Removing the GIL won't magically solve any problems.
This has been tried before, with disappointing results, which is why I'm reluctant to put much effort into it myself. In 1999 Greg Stein (with Mark Hammond?) produced a fork of Python (1.5 I believe) that removed the GIL, replacing it with fine-grained locks on all mutable data structures. He also submitted patches that removed many of the reliances on global mutable data structures, which I accepted. However, after benchmarking, it was shown that even on the platform with the fastest locking primitive (Windows at the time) it slowed down single-threaded execution nearly two-fold, meaning that on two CPUs, you could get just a little more work done without the GIL than on a single CPU with the GIL.

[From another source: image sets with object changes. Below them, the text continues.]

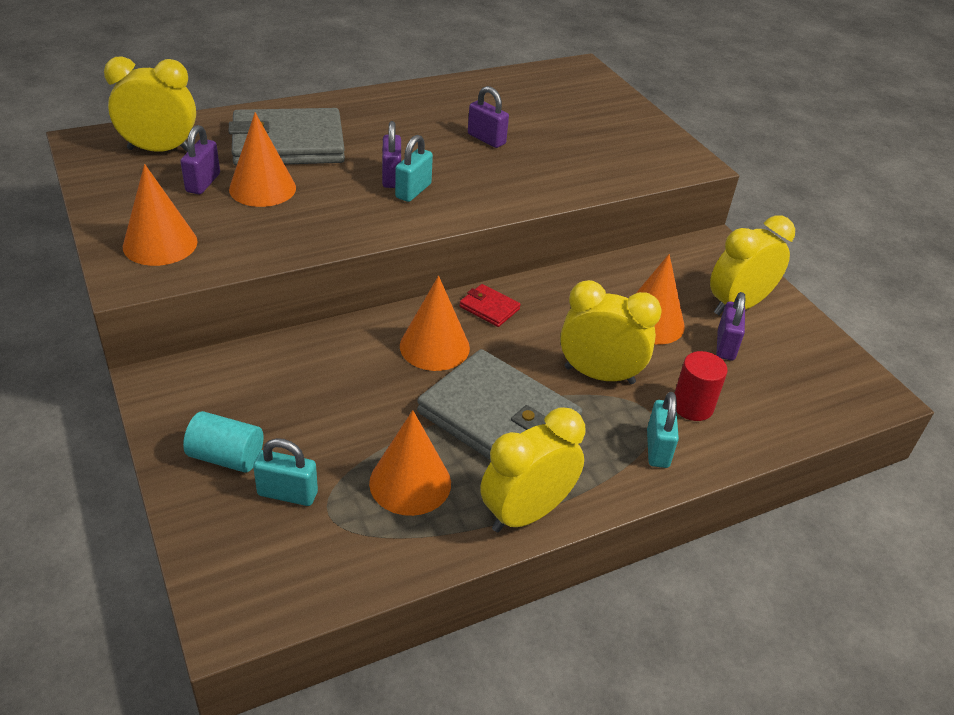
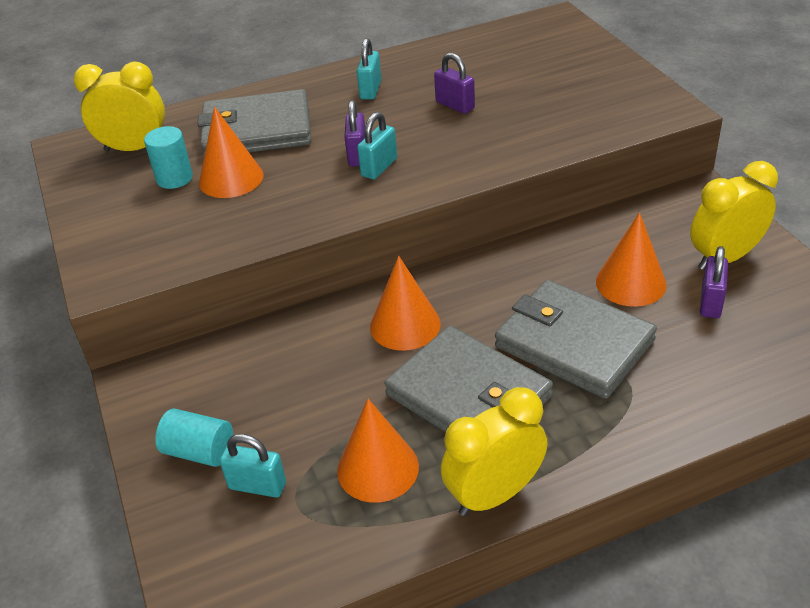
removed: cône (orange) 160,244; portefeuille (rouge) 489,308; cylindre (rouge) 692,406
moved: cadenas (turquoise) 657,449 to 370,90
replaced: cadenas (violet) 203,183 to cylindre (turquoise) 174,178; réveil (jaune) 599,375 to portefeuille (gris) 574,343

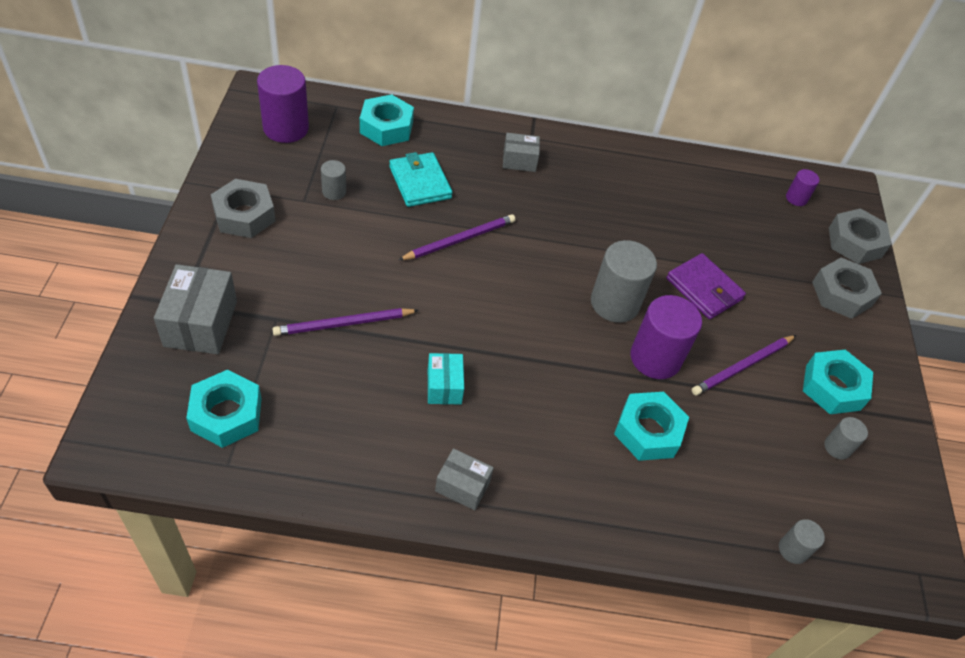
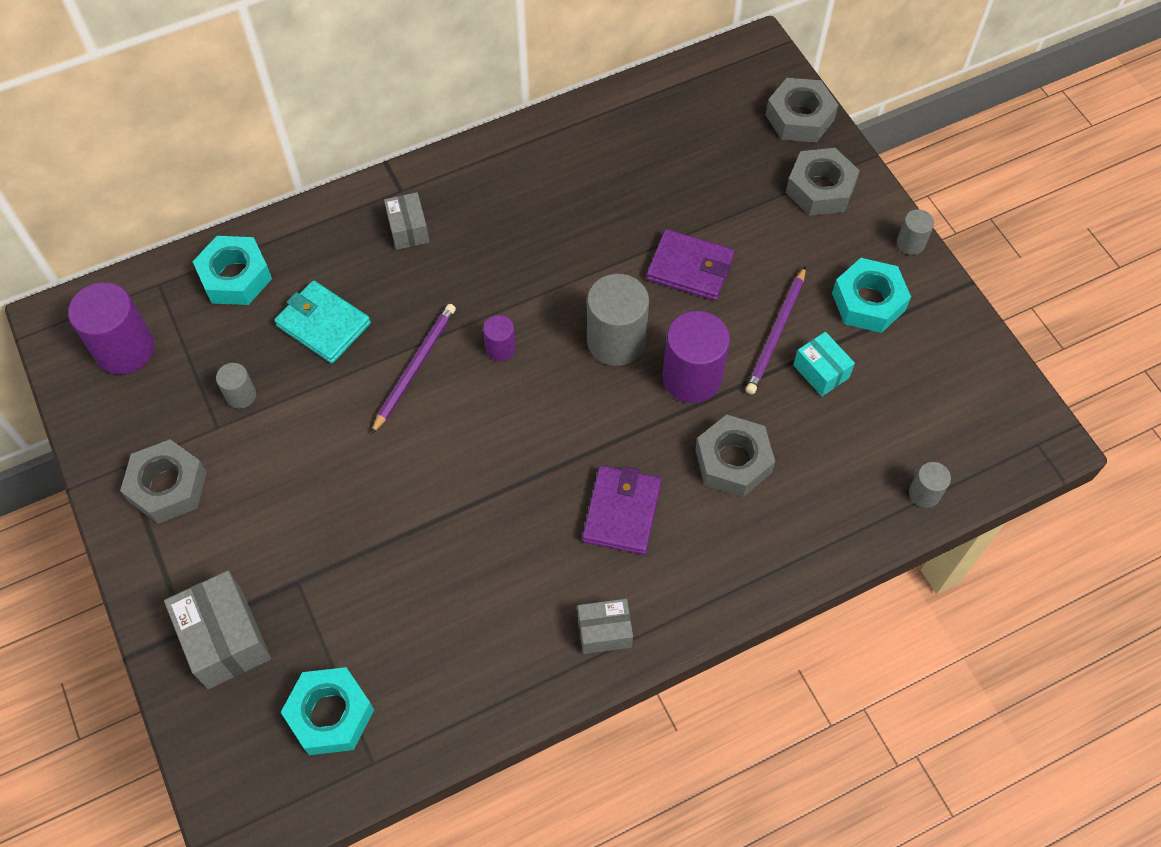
removed: crayon (violet) 343,324
added: portefeuille (violet) 622,512
moved: cylindre (violet) 796,198 to 500,348; boîte (turquoise) 444,386 to 821,371; cylindre (gris) 837,447 to 910,243
recoloured: écrou (turquoise) 648,431 to écrou (gris) 733,461
turned: boîte (gris) 519,161 = 408,229 75 degrees counterclockwise

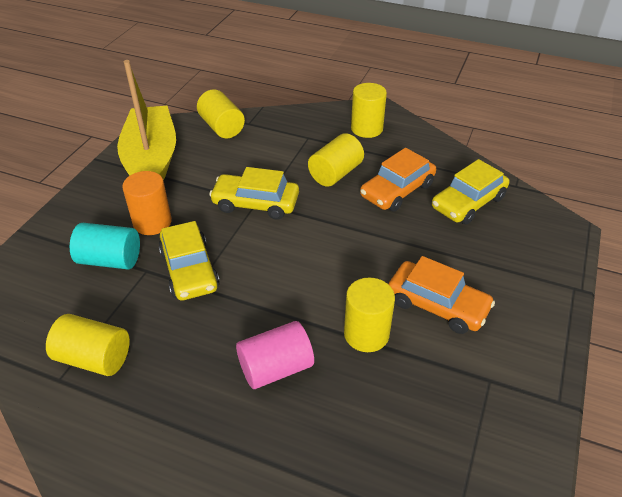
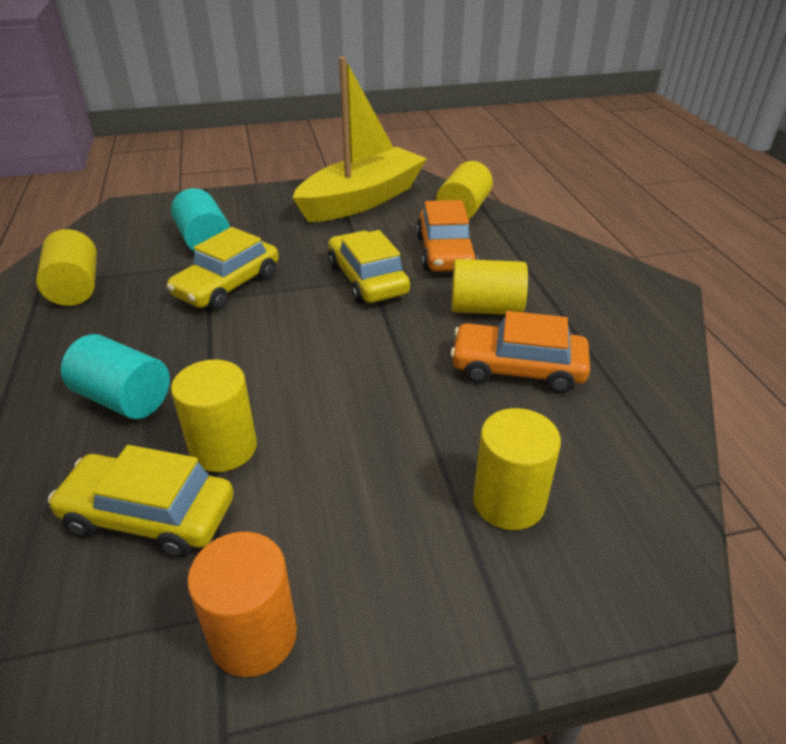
moved: voiture (jaune) 468,203 to 149,515; cylindre (orange) 152,222 to 254,635; voiture (orange) 437,305 to 445,253; cylindre (jaune) 366,129 to 508,501
recoloured: cylindre (rose) 276,368 to cylindre (turquoise) 124,399

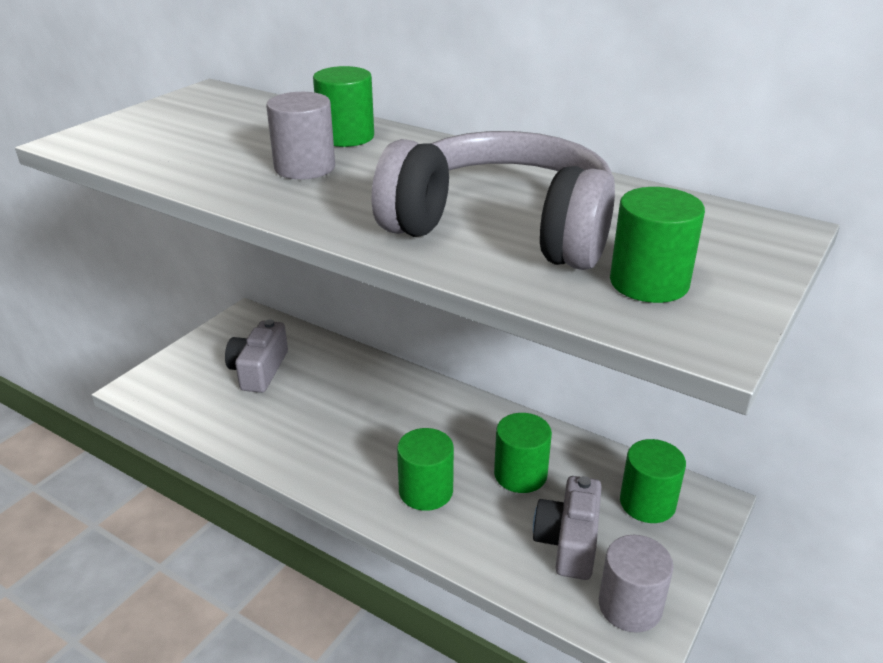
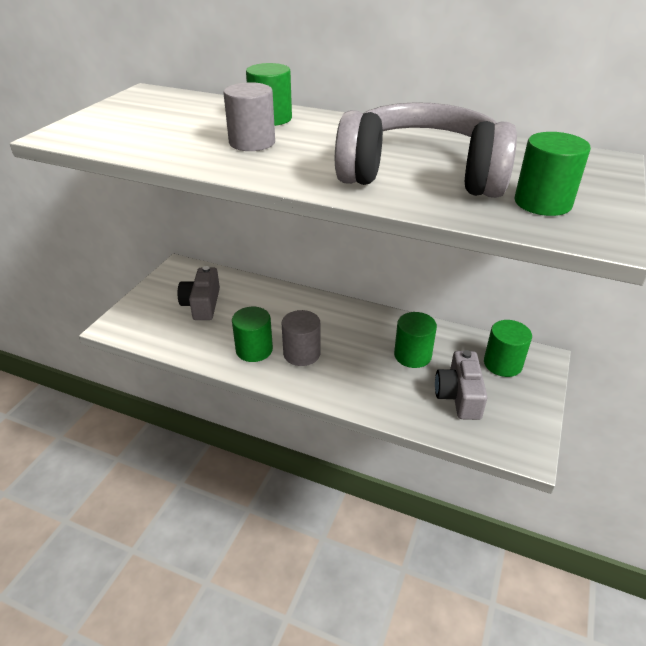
moved: cylindre (vert) 426,491 to 254,350; cylindre (gris) 630,606 to 301,353

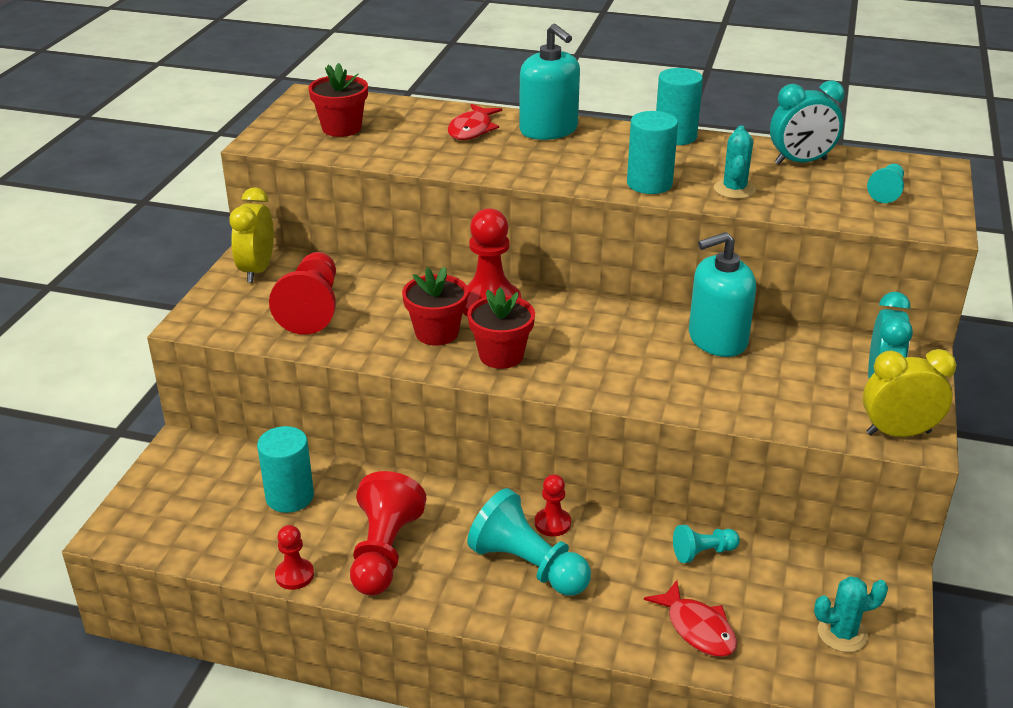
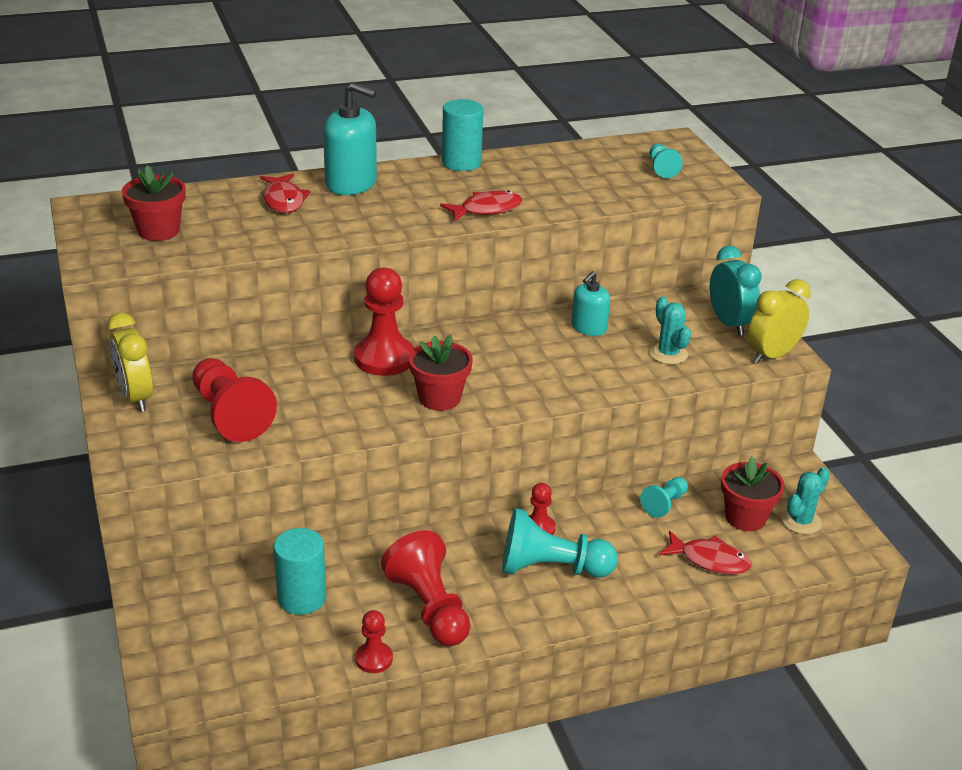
removed: réveil (turquoise) 800,162
moved: cactus (turquoise) 734,189 to 668,354; pot de fleurs (rouge) 436,333 to 745,517
replaced: cylindre (turquoise) 649,184 to poisson (rouge) 486,209
resized: distributeur de savon (turquoise) 717,339 = 588,328 x0.61

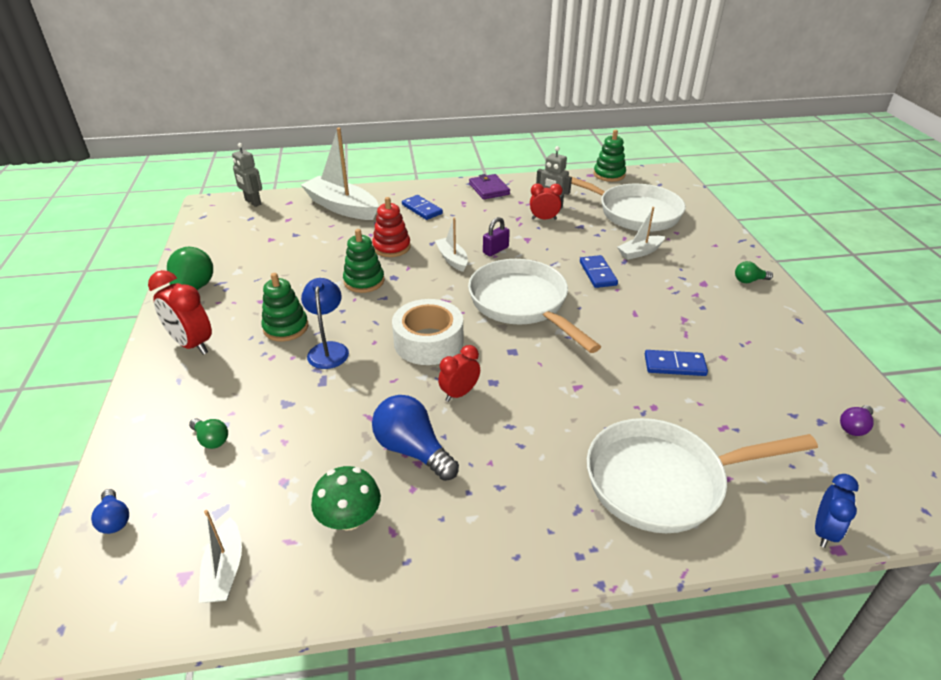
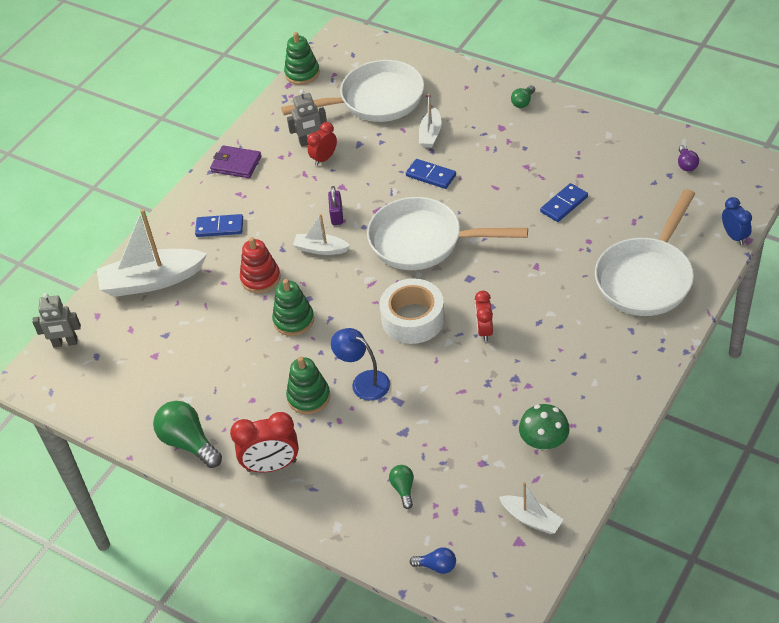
removed: ampoule (bleu) 412,450
turned: ampoule (vert) 211,439 = 403,489 90 degrees counterclockwise

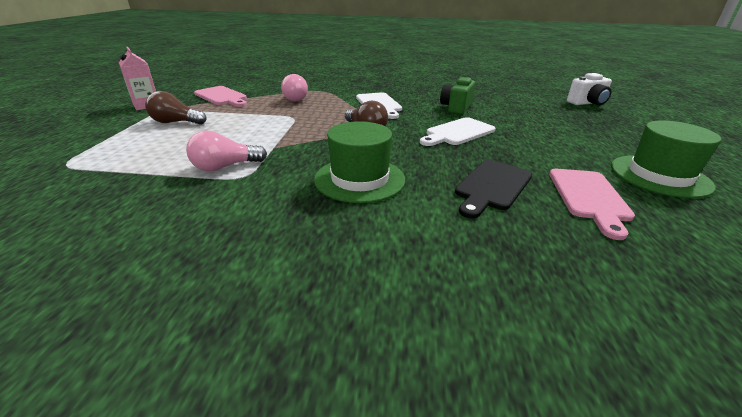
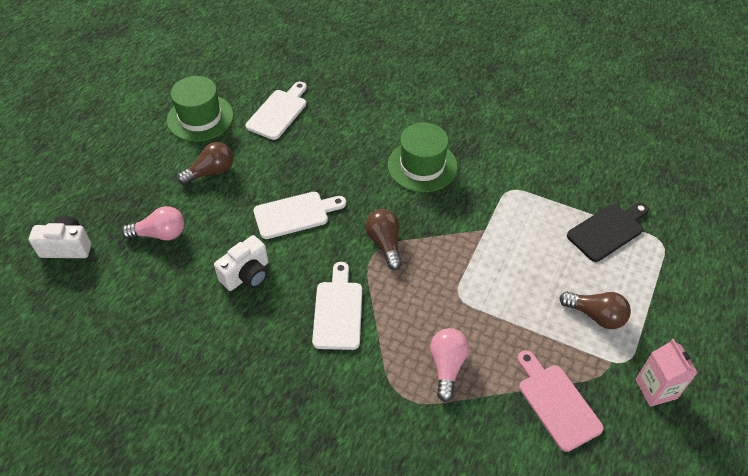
added: ampoule (marron) 211,172
moved: ampoule (rose) 225,167 to 160,234; planche à découper (noir) 492,186 to 608,231
recoloured: appareil photo (vert) 456,108 to appareil photo (blanc) 247,275; planche à découper (rose) 589,197 to planche à découper (blanc) 279,112

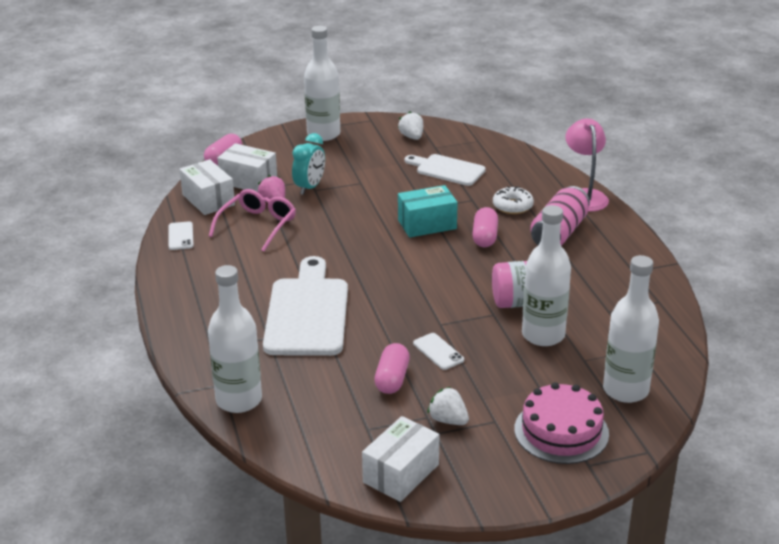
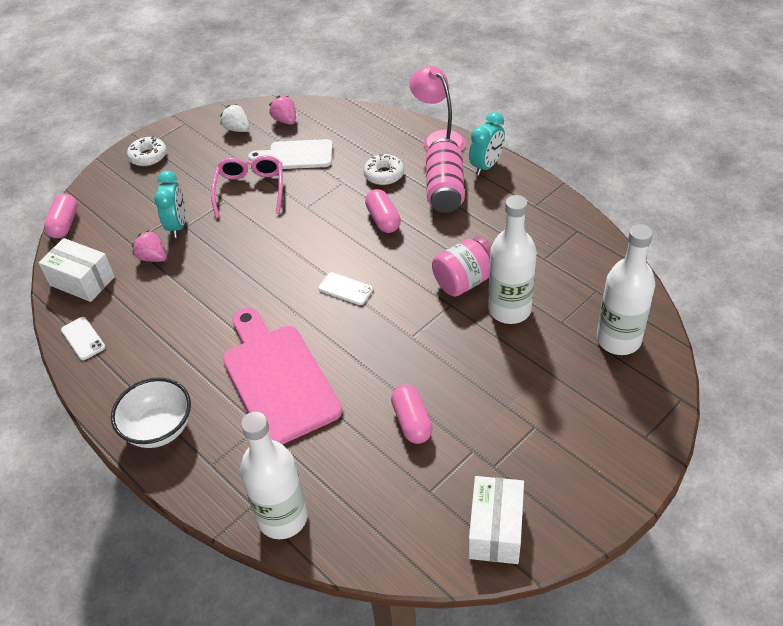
removed: boîte (blanc) 248,181; boîte (turquoise) 427,224; fraise (blanc) 448,420; gâteau (rose) 561,431
added: bol (blanc) 159,429; fraise (rose) 285,120; réveil (turquoise) 486,166
moved: lunettes (rose) 257,226 to 250,190; téléphone (blanc) 438,352 to 345,289
replaced: bouteille (blanc) 323,134 to beignet (blanc) 148,156
recoloured: planche à découper (blanc) 307,313 to planche à découper (rose) 277,379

"To reduce memory usage, the garbage collector will now clear internal free lists when garbage-collecting the highest generation of objects. This may return memory to the operating system sooner."
For someone building long running processes or loading data generating millions of unique ints or floats over and over, this is major (though still hard to believe it was ever an issue).
I'm not sure I understand why this is "huge." If the working set of the program is stable over time (or slowly growing), it seems like this isn't a significant win: it's only a win when the working set shrinks, and this change allows the freed memory to be returned to the OS more promptly. Your examples of "long running processes" or "generating millions of unique ints/floats" wouldn't necessarily qualify: ISTM that the normal generational GC should handle both those cases fine. Am I missing something?
Long story short: CPython uses a custom memory allocator on top of the OS malloc because some mallocs are really bad and python knows more about it's memory usage patterns than the OS. The newer CPython allocator plays better with popular OS's so that repeatedly newing and freeing lots of objects is more likely to return memory to the system.
The old behavior didn't effect server sized systems and typical workloads but it did piss off some embedded apps.
Abstract Base Classes will finally allow us some semblance of an interface. Glad that this is one less reason to look to java when teaching the principals and benefits of OO-programming.
I would prefer not having a GIL, anyway, but this is far better than nothing.